Capture and Ligation Probe-PCR (CLIP-PCR) for Molecular Screening, with Application to Active Malaria Surveillance for Elimination

Abstract BACKGROUND Malaria control programs have achieved remarkable success during the past decade. Nonetheless, sensitive and affordable methods for active screening of malaria parasites in low-transmission settings remain urgently needed. METHODS We developed a molecular screening method, capture and ligation probe-PCR (CLIP-PCR), which achieved the sensitivity of reverse-transcription PCR but eliminated the reliance on RNA purification and reverse transcription. In this method, 18S rRNA of genus Plasmodium is released from blood, captured onto 96-well plates, and quantified by the amount of ligated probes that bind continuously to it.

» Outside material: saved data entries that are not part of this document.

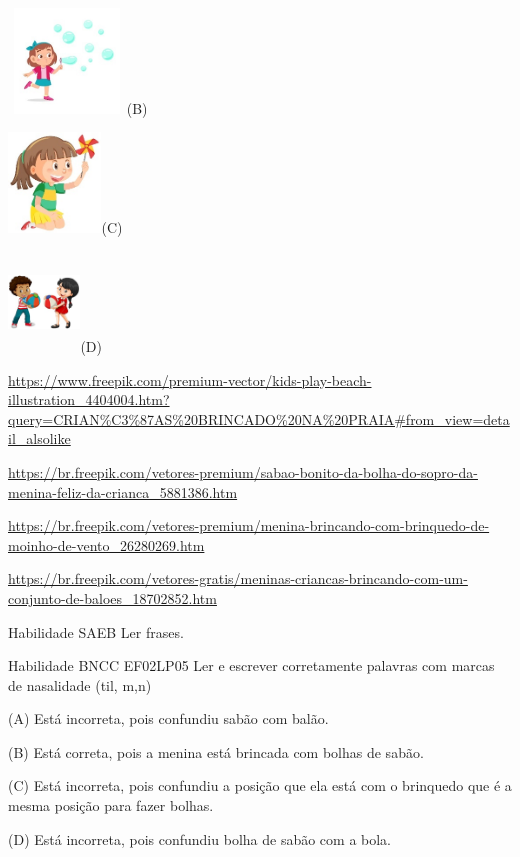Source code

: {{\includegraphics[width=1.23681in,height=1.10139in]{media/image79.jpeg}(B)

\includegraphics[width=0.97361in,height=1.05069in]{media/image80.jpeg}(C)

\includegraphics[width=0.75437in,height=1.04404in]{media/image81.jpeg}(D)

\url{https://www.freepik.com/premium-vector/kids-play-beach-illustration_4404004.htm?query=CRIAN\%C3\%87AS\%20BRINCADO\%20NA\%20PRAIA\#from_view=detail_alsolike}

\url{https://br.freepik.com/vetores-premium/sabao-bonito-da-bolha-do-sopro-da-menina-feliz-da-crianca_5881386.htm}

\url{https://br.freepik.com/vetores-premium/menina-brincando-com-brinquedo-de-moinho-de-vento_26280269.htm}

\url{https://br.freepik.com/vetores-gratis/meninas-criancas-brincando-com-um-conjunto-de-baloes_18702852.htm}

Habilidade SAEB Ler frases.

Habilidade BNCC EF02LP05 Ler e escrever corretamente palavras com marcas
de nasalidade (til, m,n)

(A) Está incorreta, pois confundiu sabão com balão.

(B) Está correta, pois a menina está brincada com bolhas de sabão.

(C) Está incorreta, pois confundiu a posição que ela está com o
brinquedo que é a mesma posição para fazer bolhas.

(D) Está incorreta, pois confundiu bolha de sabão com a bola.

}}

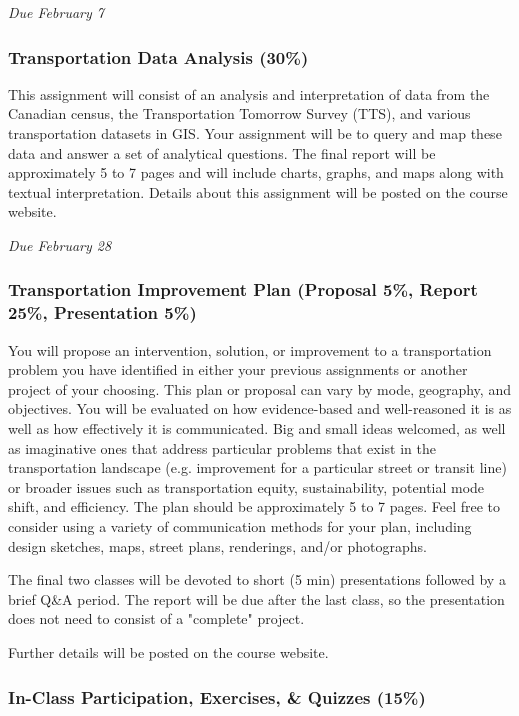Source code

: \documentclass[11pt]{article}
\begin{document}
	\textit{Due February 7}
	
	
	
	
	\subsubsection*{Transportation Data Analysis (30\%)}
	
	This assignment will consist of an analysis and interpretation of data from the Canadian census, the Transportation Tomorrow Survey (TTS), and various transportation datasets in GIS. Your assignment will be to query and map these data and answer a set of analytical questions. The final report will be approximately 5 to 7 pages and will include charts, graphs, and maps along with textual interpretation. Details about this assignment will be posted on the course website.
	
	\textit{Due February 28}
	
	
	
	\subsubsection*{Transportation Improvement Plan (Proposal 5\%, Report 25\%, Presentation 5\%)}
	
	You will propose an intervention, solution, or
	improvement to a transportation problem you have identified in either your previous assignments or another project of your choosing. This plan or proposal can vary by mode, geography, and objectives. You will be evaluated on how evidence-based and well-reasoned it is as well as how effectively it is communicated. Big and small ideas welcomed, as well as imaginative ones that address particular problems that exist in the transportation landscape (e.g. improvement for a particular street or transit line) or broader issues such as transportation equity, sustainability, potential mode shift, and efficiency. The plan should be approximately 5 to 7 pages. Feel free to consider using a variety of communication methods for your plan, including design sketches, maps, street plans, renderings, and/or photographs.
	
	The final two classes will be devoted to short (5 min) presentations followed by a brief Q\&A period. The report will be due after the last class, so the presentation does not need to consist of a "complete" project.
	
	Further details will be posted on the course website.
	
	
	\subsubsection*{In-Class Participation, Exercises, \& Quizzes (15\%)}
	
\end{document}
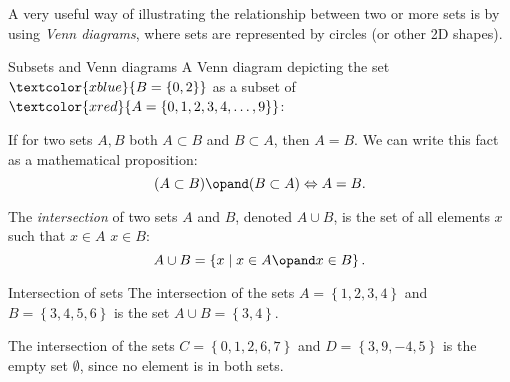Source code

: A very useful way of illustrating the relationship between two or more sets is by using \emph{Venn diagrams}, where sets are represented by circles (or other 2D shapes).

\begin{example}{Subsets and Venn diagrams}{}
	A Venn diagram depicting the set $\textcolor{xblue}{B=\left\{ 0,2 \right\}}$ as a subset of $\textcolor{xred}{A=\left\{ 0,1,2,3,4,\dots,9 \right\}}$:
	\begin{figure}[H]
		\centering
	\end{figure}
\end{example}

If for two sets $A,B$ both $A\subset B$ and $B\subset A$, then $A=B$. We can write this fact as a mathematical proposition:
\begin{equation}
	(A\subset B) \opand (B\subset A) \Leftrightarrow A=B.
	\label{eq:subset_equal}
\end{equation}

The \emph{intersection} of two sets $A$ and $B$, denoted $A\cup B$, is the set of all elements $x$ such that $x\in A$ \AND{} $x\in B$:
\begin{equation}
	A\cup B = \left\{ x \mid x\in A \opand x\in B \right\}.
	\label{eq:intersection}
\end{equation}

\begin{example}{Intersection of sets}{}
	The intersection of the sets $A=\left\{ 1,2,3,4 \right\}$ and $B=\left\{ 3,4,5,6 \right\}$ is the set $A\cup B=\left\{ 3,4 \right\}$.

	The intersection of the sets $C=\left\{ 0,1,2,6,7 \right\}$ and $D=\left\{ 3,9,-4,5 \right\}$ is the empty set $\emptyset$, since no element is in both sets.
\end{example}
  
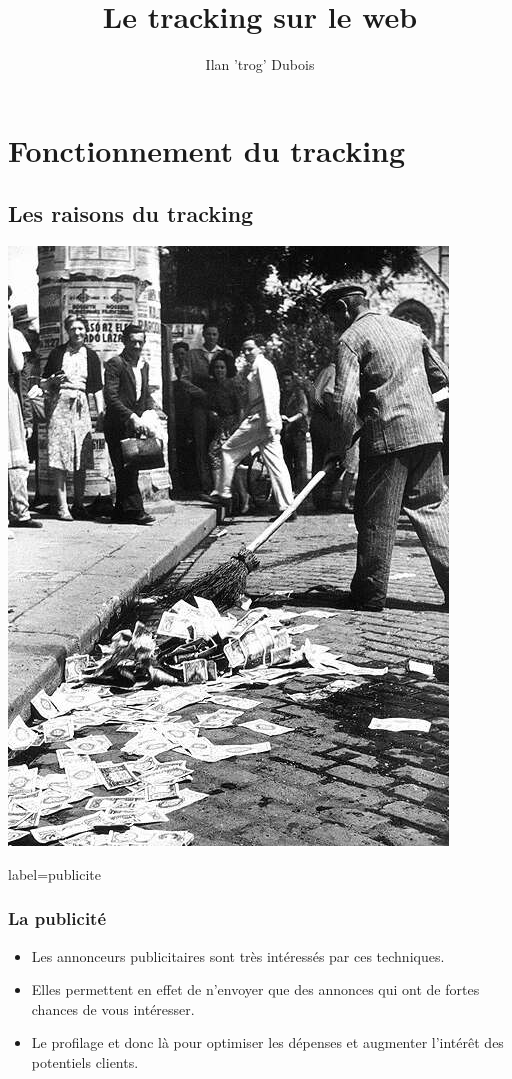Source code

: \documentclass{beamer}
\title{Le tracking sur le web}
\author{Ilan 'trog' Dubois}
\begin{document}
    \begin{frame}
        \titlepage
    \end{frame}
    \section{Fonctionnement du tracking}
    \subsection{Les raisons du tracking}
        \begin{frame}
            \begin{center}
                \includegraphics[scale=0.75]{img/money.jpg}
            \end{center}
        \end{frame}
        \begin{frame}{label=publicite}
            \frametitle{La publicité}
            \begin{center}
                \begin{itemize}
                    \item Les annonceurs publicitaires sont très intéressés par ces techniques.
                    \pause
                    \item Elles permettent en effet de n'envoyer que des annonces qui ont de fortes chances de vous intéresser.
                    \pause
                    \item Le profilage et donc là pour optimiser les dépenses et augmenter l'intérêt des potentiels clients.
                \end{itemize}
            \end{center}
        \end{frame}
\end{document}
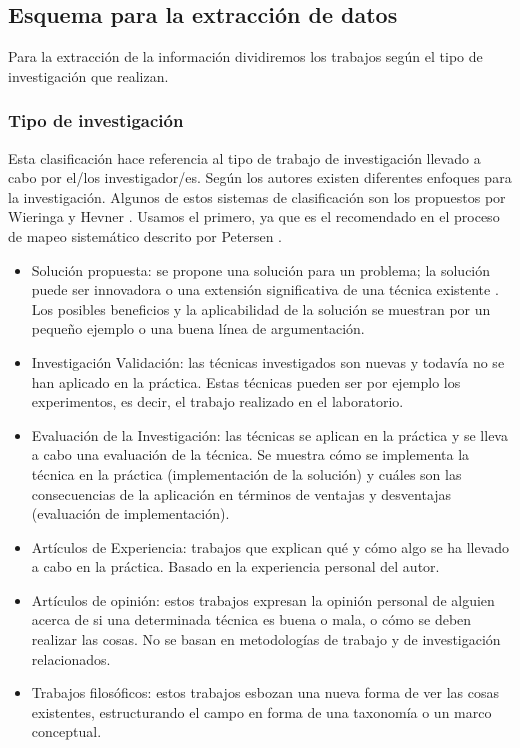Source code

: \subsection{Esquema para la extracción de datos}

Para la extracción de la información dividiremos los trabajos según el tipo de investigación que realizan.

\subsubsection{Tipo de investigación}
Esta clasificación hace referencia al tipo de trabajo de investigación llevado a cabo por el/los investigador/es. Según los autores existen diferentes enfoques para la investigación. Algunos de estos sistemas de clasificación son los propuestos por Wieringa \cite{Wieringa:2005} y Hevner \cite{Hevner:2004}. Usamos el primero, ya que es el recomendado en el proceso de mapeo sistemático descrito por Petersen \cite{Petersen:2008}.
\begin{itemize}
\item Solución propuesta: se propone una solución para un problema; la solución puede ser innovadora o una extensión significativa de una técnica existente . Los posibles beneficios y la aplicabilidad de la solución se muestran por un pequeño ejemplo o una buena línea de argumentación.
\item Investigación Validación: las técnicas investigados son nuevas y todavía no se han aplicado en la práctica. Estas técnicas pueden ser por ejemplo los experimentos, es decir, el trabajo realizado en el laboratorio.
\item Evaluación de la Investigación:  las técnicas se aplican en la práctica y se lleva a cabo una evaluación de la técnica. Se muestra cómo se implementa la técnica en la práctica (implementación de la solución) y cuáles son las consecuencias de la aplicación en términos de ventajas y desventajas (evaluación de implementación).
\item Artículos de Experiencia: trabajos que explican qué y cómo algo se ha llevado a cabo en la práctica. Basado en la experiencia personal del autor.
\item Artículos de opinión: estos trabajos expresan la opinión personal de alguien acerca de si una determinada técnica es buena o mala, o cómo se deben realizar las cosas. No se basan en metodologías de trabajo y de investigación relacionados.
\item Trabajos filosóficos: estos trabajos esbozan una nueva forma de ver las cosas existentes, estructurando el campo en forma de una taxonomía o un marco conceptual.
\end{itemize}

We first used laboratory-prepared samples to test the method across a range of parasite densities and pool sizes, then applied the method to an active screening of 3358 dried blood spot samples collected from 3 low-endemic areas in China. RESULTS Plasmodium falciparum diluted in whole blood lysate could be detected at a concentration as low as 0.01 parasites/μL, and a pool size of ≤36 did not significantly affect assay performance. When coupled with a matrix pooling strategy, the assay drastically increased throughput to thousands of samples per run while reducing the assay cost to cents per sample. In the active screening, CLIP-PCR identified 14 infections, including 4 asymptomatic ones, with <500 tests, costing <US$0.60 for each sample. All positive results were confirmed by standard quantitative PCR. CONCLUSIONS CLIP-PCR, by use of dried blood spots with a pooling strategy, efficiently offers a highly sensitive and high-throughput approach to detect asymptomatic submicroscopic infections with reduced cost and labor, making it an ideal tool for large-scale malaria surveillance in elimination settings.